━━━ Recorded data
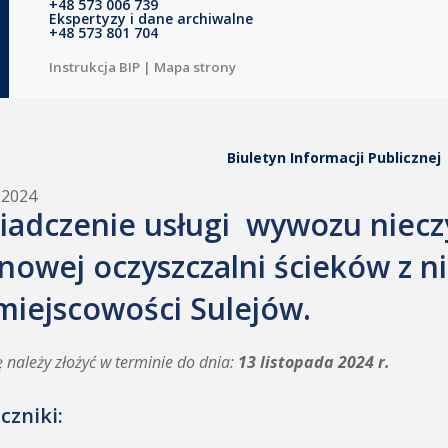
+48 573 006 739
Ekspertyzy i dane archiwalne
+48 573 801 704
Instrukcja BIP
|
Mapa strony
Biuletyn Informacji Publicznej
.2024
iadczenie usługi wywozu niecz
enowej oczyszczalni ścieków z
miejscowości Sulejów.
ę należy złożyć w terminie do dnia:
13 listopada 2024 r.
czniki:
━━━━━━
Work request:
Could you please return each line of the material exactly, dropping the pictures?

Exercise result:
+48 573 006 739
Ekspertyzy i dane archiwalne
+48 573 801 704
Instrukcja BIP
|
Mapa strony
Biuletyn Informacji Publicznej
.2024
iadczenie usługi wywozu niecz
enowej oczyszczalni ścieków z
miejscowości Sulejów.
ę należy złożyć w terminie do dnia:
13 listopada 2024 r.
czniki:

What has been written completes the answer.